• [TASK STATEMENT] Copy all lines holding the word "self" from the entries.

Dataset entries
══════

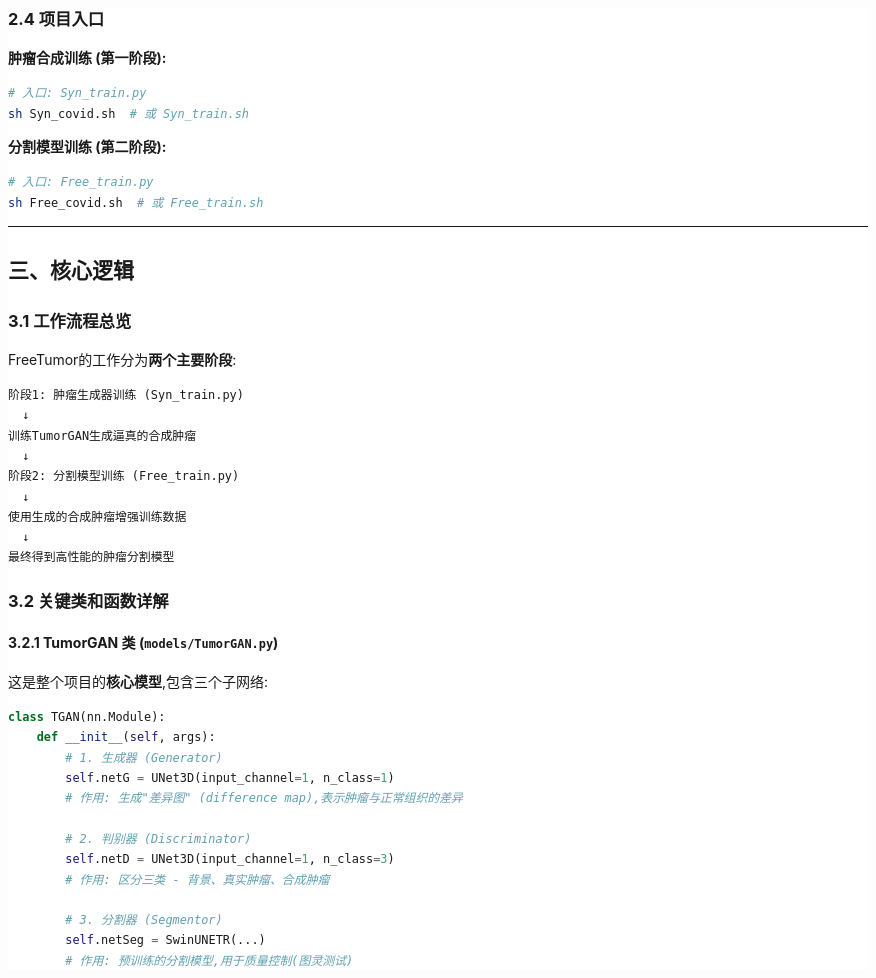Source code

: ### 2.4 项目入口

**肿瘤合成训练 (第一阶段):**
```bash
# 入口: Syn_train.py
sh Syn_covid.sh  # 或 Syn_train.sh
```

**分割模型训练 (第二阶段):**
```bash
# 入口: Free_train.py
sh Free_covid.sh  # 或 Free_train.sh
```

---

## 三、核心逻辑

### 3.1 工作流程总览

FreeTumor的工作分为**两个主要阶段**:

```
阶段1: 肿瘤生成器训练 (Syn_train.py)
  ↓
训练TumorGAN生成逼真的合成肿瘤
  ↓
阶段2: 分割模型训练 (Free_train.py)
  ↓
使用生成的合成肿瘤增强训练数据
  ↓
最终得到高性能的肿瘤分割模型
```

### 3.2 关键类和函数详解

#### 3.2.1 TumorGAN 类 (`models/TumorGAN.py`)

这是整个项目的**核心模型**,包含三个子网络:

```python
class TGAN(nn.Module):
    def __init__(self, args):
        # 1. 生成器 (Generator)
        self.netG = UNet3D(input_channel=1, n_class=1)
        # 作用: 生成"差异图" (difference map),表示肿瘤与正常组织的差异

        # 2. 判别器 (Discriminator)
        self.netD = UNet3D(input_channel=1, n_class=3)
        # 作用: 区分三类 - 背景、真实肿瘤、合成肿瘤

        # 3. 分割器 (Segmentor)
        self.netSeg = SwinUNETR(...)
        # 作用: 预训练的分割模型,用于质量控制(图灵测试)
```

══════

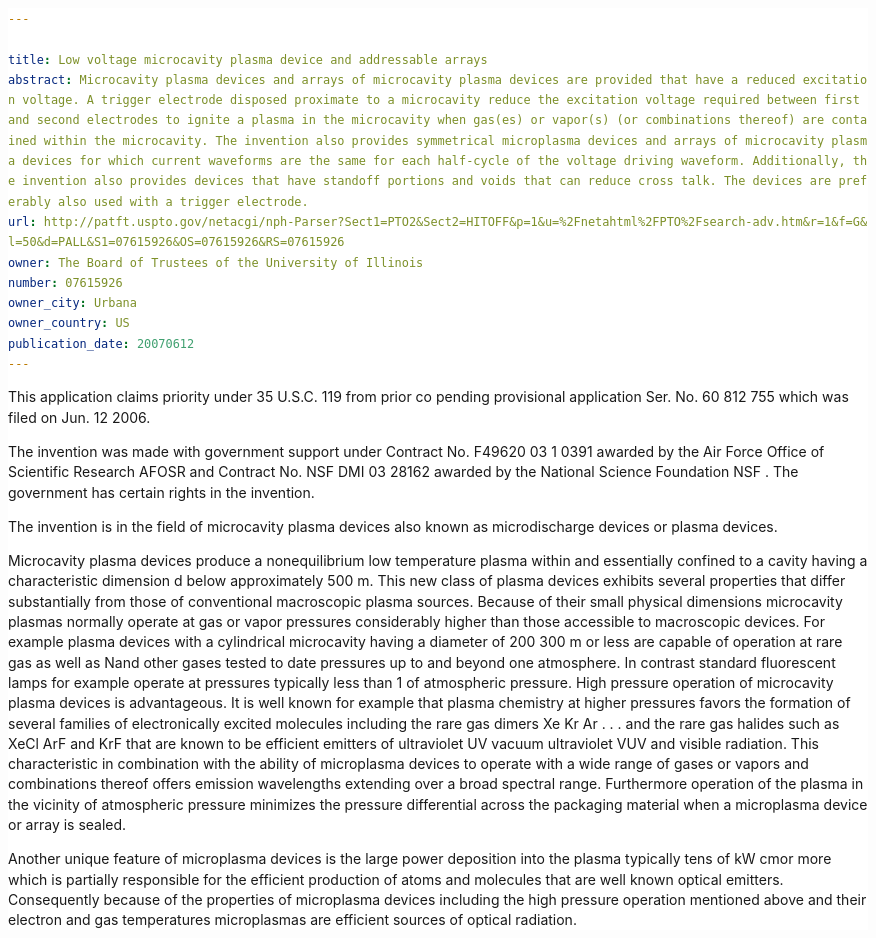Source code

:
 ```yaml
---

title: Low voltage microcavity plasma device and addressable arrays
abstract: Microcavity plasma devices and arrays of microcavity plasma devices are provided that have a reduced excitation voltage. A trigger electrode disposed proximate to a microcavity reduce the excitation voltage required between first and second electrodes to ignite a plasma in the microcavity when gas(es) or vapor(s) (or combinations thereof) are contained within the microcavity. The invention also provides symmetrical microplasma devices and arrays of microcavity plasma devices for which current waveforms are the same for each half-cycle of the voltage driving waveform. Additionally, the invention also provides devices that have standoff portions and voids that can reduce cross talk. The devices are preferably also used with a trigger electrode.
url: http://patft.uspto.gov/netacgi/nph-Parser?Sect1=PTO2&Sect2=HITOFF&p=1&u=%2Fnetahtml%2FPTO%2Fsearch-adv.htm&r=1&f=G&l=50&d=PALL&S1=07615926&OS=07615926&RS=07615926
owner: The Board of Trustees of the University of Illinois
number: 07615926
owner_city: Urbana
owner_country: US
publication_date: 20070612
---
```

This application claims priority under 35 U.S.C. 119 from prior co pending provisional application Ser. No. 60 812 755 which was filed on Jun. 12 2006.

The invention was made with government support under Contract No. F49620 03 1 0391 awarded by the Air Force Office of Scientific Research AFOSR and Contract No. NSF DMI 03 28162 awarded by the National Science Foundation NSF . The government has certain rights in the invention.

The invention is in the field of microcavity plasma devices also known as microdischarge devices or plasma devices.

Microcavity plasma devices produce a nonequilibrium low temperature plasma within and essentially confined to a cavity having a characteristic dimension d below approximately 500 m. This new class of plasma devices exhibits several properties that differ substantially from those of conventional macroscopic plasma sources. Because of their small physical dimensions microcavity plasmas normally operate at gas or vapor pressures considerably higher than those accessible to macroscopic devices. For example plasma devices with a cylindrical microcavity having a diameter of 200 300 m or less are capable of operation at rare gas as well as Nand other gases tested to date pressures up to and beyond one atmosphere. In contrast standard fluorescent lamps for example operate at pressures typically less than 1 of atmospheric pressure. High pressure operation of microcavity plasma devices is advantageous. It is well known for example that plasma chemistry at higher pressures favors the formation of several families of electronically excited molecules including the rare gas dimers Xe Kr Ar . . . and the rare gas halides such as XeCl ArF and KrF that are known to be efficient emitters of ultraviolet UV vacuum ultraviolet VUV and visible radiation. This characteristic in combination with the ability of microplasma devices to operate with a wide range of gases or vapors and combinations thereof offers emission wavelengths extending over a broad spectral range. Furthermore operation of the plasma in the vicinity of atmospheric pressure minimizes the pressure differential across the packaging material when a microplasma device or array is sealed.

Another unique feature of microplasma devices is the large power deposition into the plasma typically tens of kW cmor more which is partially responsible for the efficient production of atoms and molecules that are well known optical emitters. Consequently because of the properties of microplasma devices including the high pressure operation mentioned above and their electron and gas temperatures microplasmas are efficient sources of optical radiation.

══════

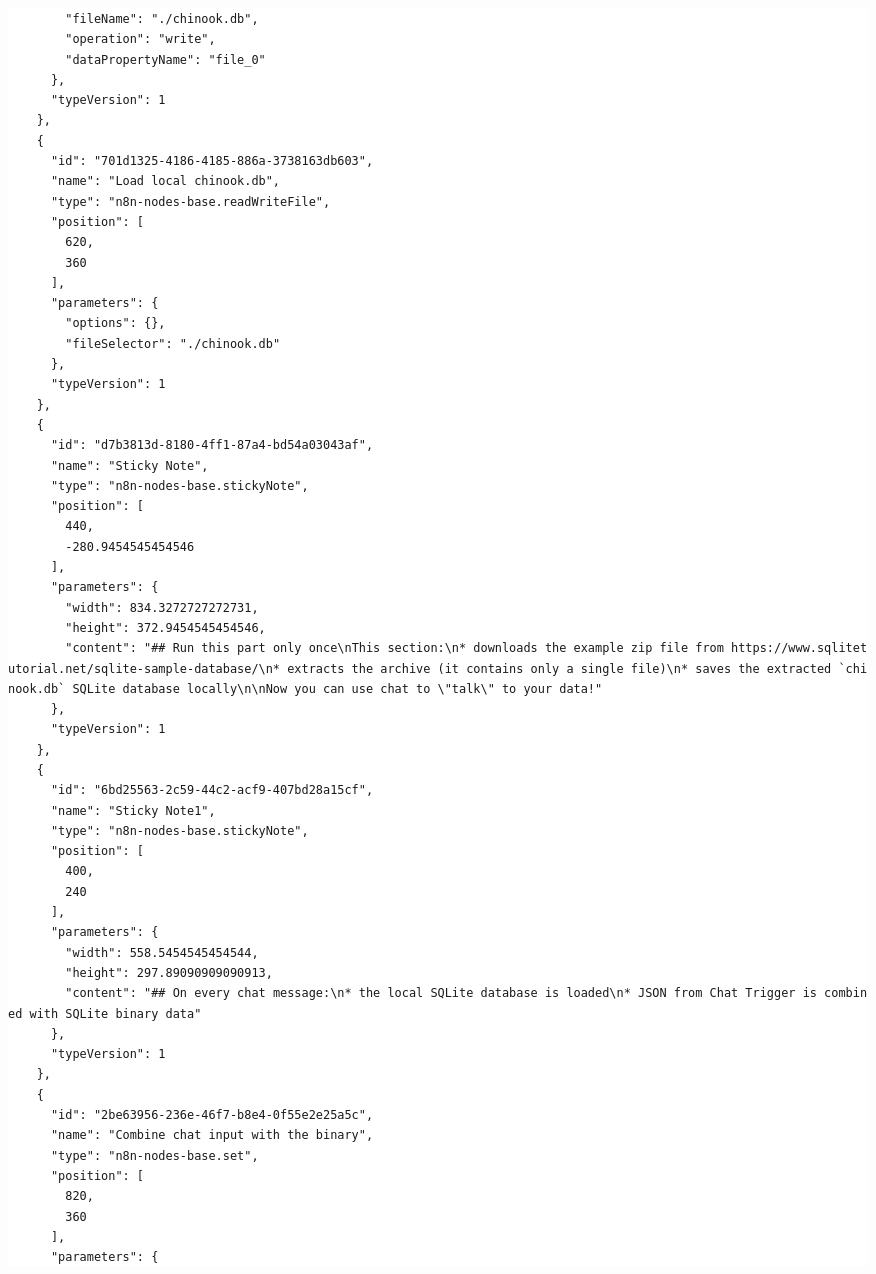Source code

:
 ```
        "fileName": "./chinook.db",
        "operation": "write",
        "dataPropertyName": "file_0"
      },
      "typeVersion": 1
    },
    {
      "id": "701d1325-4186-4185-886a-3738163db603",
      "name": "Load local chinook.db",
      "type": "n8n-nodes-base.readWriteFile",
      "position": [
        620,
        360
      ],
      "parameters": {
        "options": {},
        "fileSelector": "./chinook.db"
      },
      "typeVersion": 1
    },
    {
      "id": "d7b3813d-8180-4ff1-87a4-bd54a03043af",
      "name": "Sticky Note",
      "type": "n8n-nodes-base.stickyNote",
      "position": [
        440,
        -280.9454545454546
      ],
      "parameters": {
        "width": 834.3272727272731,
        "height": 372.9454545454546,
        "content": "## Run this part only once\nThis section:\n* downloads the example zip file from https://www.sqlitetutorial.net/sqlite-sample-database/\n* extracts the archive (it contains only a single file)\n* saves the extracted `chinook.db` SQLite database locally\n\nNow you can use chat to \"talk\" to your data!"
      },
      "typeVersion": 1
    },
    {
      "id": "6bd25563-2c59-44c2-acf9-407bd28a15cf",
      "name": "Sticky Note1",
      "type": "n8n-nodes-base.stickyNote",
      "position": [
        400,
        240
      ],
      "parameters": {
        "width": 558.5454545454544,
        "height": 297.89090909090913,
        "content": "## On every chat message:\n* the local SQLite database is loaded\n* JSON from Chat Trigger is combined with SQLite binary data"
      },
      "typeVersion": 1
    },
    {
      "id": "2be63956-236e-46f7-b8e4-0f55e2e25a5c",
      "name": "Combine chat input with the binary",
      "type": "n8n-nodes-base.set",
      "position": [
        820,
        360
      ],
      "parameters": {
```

══════

• [RESPONSE TO THE EXERCISE]
    def __init__(self, args):
        self.netG = UNet3D(input_channel=1, n_class=1)
        self.netD = UNet3D(input_channel=1, n_class=3)
        self.netSeg = SwinUNETR(...)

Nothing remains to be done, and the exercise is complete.